As the report explains, “Campaign messaging to these groups typically did not account for differing perceptions among gender, age groups, educational attainment, geography, or country of origin and there was a dearth of message research on Black voters in particular.”

While the authors’ other ‘findings’, like, “Covid 19 affected everything” and “Our hopes for 2020 were just too high” don’t really tell us anything of substance. Worse, saying that “Republican attempts to brand Democrats as ‘radicals’ worked”, just repeats talking points heard from conservative Democrats like Virginia representative Abigail Spannberger who melted down in a conference call with other members soon after the election.

Although the report spends some time on rightwing accusations of ‘socialism’ that have confronted every Democratic presidential candidate for decades but have admittedly become more strident as more progressives like AOC have come into government, most of their criticism is levelled at activist calls to ‘Defund the Police’.

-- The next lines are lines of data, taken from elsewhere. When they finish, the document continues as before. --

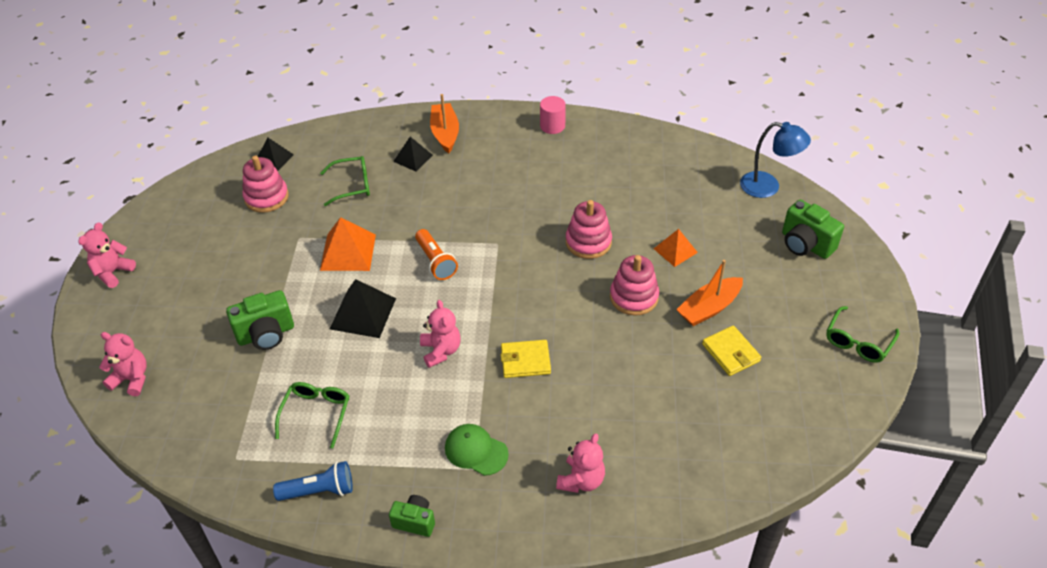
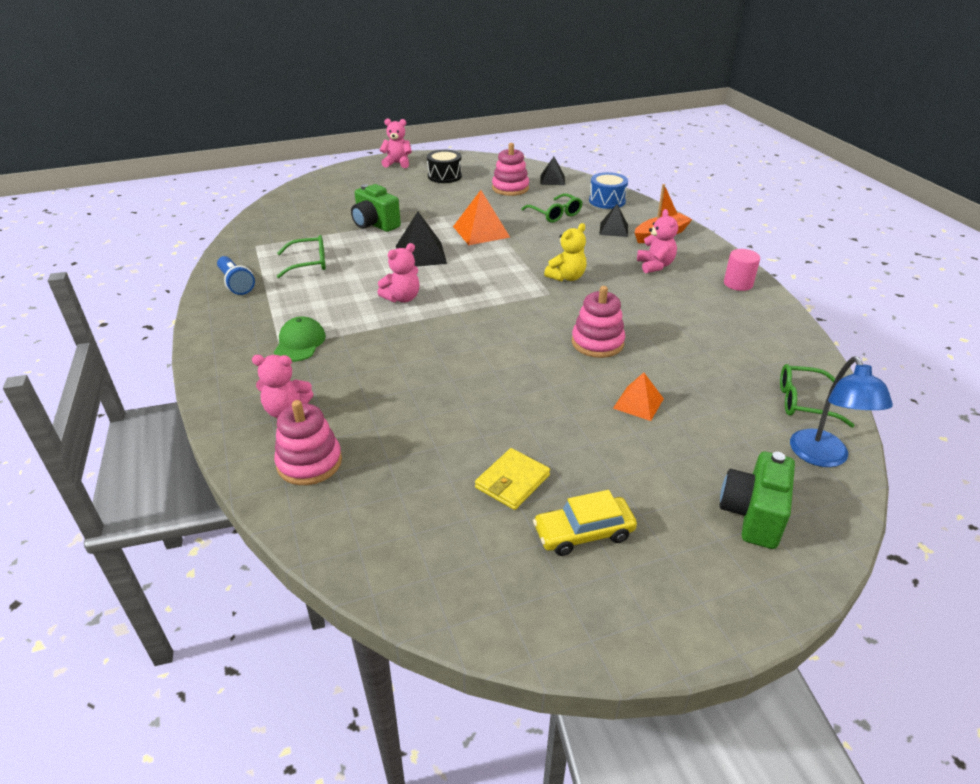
camera: 65 degrees right, 10 degrees down
(131, 379) = (310, 194): pink teddy bear -> pink teddy bear (655, 265)
(188, 240) = (444, 176): none -> black drum
(353, 139) = (607, 201): none -> blue drum
(415, 521) = (216, 332): green camera -> none
(435, 261) = (502, 270): orange flashlight -> none
(477, 222) = (566, 277): none -> yellow teddy bear
(525, 361) = (416, 343): yellow wallet -> none
(634, 297) = (544, 389): pink stacking toy -> pink stacking toy (309, 462)
(709, 308) = (570, 449): orange boat -> none
(792, 332) = (583, 533): none -> yellow car
(858, 342) = (613, 609): green glasses -> green glasses (804, 402)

This slogan, which comes from the streets, may not be elegant but is easily explained. Considering the Black Lives Matter protests that took place around the country last year inspiring others throughout the world, to allow Republican candidates to present it as meaning that law enforcement would cease to exist without pushback, was either political malpractice or the result of cowardice.

Democrats seriously worried about attacks in these terms should have been ready to reshape the message coming from activist groups, as Quentin James of Collective Action, which works on issues impacting African Americans told the New York Times in the article cited above, “We did a poll that showed Black voters, by and large, vastly support reforming the police and reallocating their budgets.”

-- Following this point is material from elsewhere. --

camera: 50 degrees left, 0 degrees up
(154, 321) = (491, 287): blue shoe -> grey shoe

Or, put another way, taking away some of their funding.

The last two conclusions in the report are somewhat related, the first being that, as in 2016, polling didn’t work for a number of reasons but one conclusion that makes a lot of sense is that, “…2020 laid bare a challenge that the survey research industry has feared for decades: there is a systematic difference between people who take surveys and those who do not.”

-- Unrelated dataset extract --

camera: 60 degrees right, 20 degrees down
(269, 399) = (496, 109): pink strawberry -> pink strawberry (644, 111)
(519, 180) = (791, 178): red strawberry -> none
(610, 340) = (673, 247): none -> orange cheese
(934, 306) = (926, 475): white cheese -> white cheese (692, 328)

What the report’s authors found was that, while polling couldn’t give strategists a clear enough picture, on the ground organizing and door knocking worked, showing that the best way to win over voters is still to meet them where they live. This is something candidates like Ilhan Omar and Rashida Tlaib did safely despite the pandemic.

As Omar tweeted just after the results were in showing an 88% turnout in her district, which surely helped candidates up and down the ballot, “You get what you organize for.”

Hopefully in 2022 and beyond, Democratic party leadership will take this one message to heart.